There’s a few things missing from that list, but I already have most of a computer there already (granted, with a fried motherboard). Should be a freaky box. Now, it’s also on the bottom of the list in terms of priorities for budgetary issues, so we’ll see if I ever get to build it.

And here I thought CSS was hard.

Wednesday, March 22nd, 2006

I began my adventures in learning CSS tonight by setting, as a goal, cleaning up the theme I downloaded and installed to have some cleaner colors and less graphics. I like to think that I achieved my goal. Yes, the site is a lot darker than it was before, but the increased contrast makes it easier to read (in my opinion.)

If people are having problems reading the site in the new color scheme, please let me know in the comments here.

At some point in the future, I’ll take to hacking the actual PHP used to generate the overall layout of the site and clean that up, too.

How to lose a sale to Dell

Tuesday, March 21st, 2006

I don’t know what’s funnier. The story, or the fact that I’m familiar with it myself.

The 10 Commandments (of IMAP clients)

Monday, March 20th, 2006

It seems the people over at University of Washington have a silly side.

The Ten Commandments of implementing IMAP clients.

Some follow-up

Monday, March 20th, 2006

Looking through these old posts, it seems there are a few things I wanted to leave some follow-up on.

Location, Location, Location

First, regarding my angst over Location X, I did finally break down and pay for it, primarily because I got sick of waiting for Automator to start up every time I needed to reconfigure my settings.
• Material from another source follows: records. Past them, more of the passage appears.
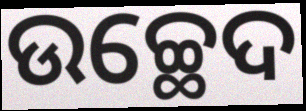
ଉଚ୍ଛେଦ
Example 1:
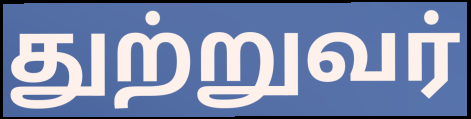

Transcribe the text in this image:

துற்றுவர்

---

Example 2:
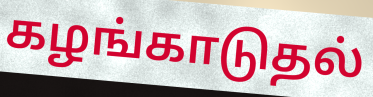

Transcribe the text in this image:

கழங்காடுதல்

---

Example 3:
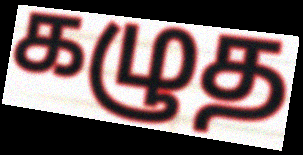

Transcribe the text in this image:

கழுத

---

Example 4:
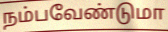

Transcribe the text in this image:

நம்பவேண்டுமா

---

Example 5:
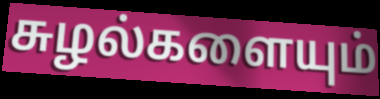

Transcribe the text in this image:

சுழல்களையும்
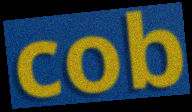
cob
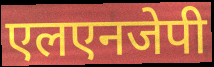
एलएनजेपी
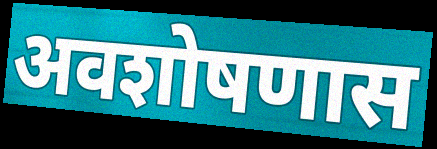
अवशोषणास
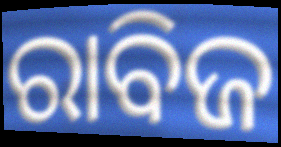
ରାବିଜ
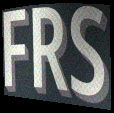
FRS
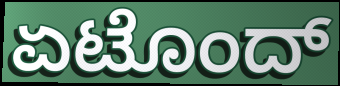
ಏಟೊಂದ್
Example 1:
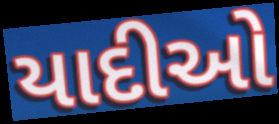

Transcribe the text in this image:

યાદીઓ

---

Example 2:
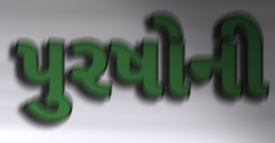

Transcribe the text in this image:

પુરષોની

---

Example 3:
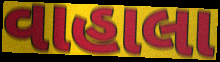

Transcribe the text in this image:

વાહાલા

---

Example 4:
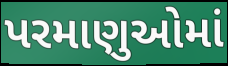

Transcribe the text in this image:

પરમાણુઓમાં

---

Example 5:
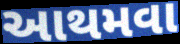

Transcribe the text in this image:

આથમવા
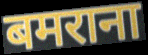
बमराना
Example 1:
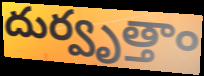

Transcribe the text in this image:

దుర్వృత్తాం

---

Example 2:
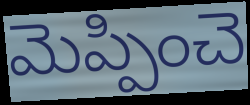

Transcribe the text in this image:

మెప్పించె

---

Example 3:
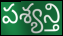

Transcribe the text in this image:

పశ్యన్తి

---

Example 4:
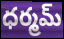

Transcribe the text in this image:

ధర్మమ్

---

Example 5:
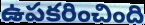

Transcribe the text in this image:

ఉపకరించింది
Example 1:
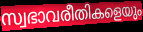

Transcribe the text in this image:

സ്വഭാവരീതികളെയും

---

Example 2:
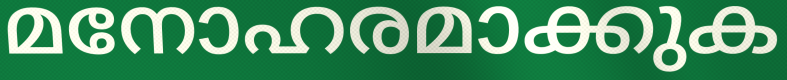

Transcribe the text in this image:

മനോഹരമാക്കുക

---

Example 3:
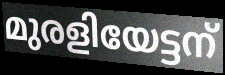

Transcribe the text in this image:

മുരളിയേട്ടന്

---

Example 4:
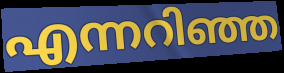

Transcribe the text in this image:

എന്നറിഞ്ഞ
With a nifty status bar menu, switching location-specific settings is supremely easy.

Location X still needs to start up Apple Mail in order to change its settings, though. So it’s not perfect.

Inert Detritus

As you can probably tell by the fact that this weblog is not named Inert Detritus, I’ve decided against going with that name. It’s not really me, and it looked like it was facing come stiff competition from more professional bloggers than myself.

if ( SGI == heroine ) { go_to_doctor(); }

I’ve divested myself of all my SGI equipment, save the original Indigo2 that I got for free. It’s holding my floor down under one of the tables in my office at work.

RIP, MiniMate

The logic board in the MiniMate started causing all manner of hellish FireWire problems. Since I had (a) voided the warranty by taking it apart for the review, and (b) bought it for a reasonable enough price, I’ve simply taken the hard drive and put it into a MacAlly aluminum FireWire/USB2 case and put the MiniMate in my go-away pile. Sad, but true.

Paper Wait

I never got around to doing anything more than thinking about building a web app for the Kernel Panic Linux Users’ Group.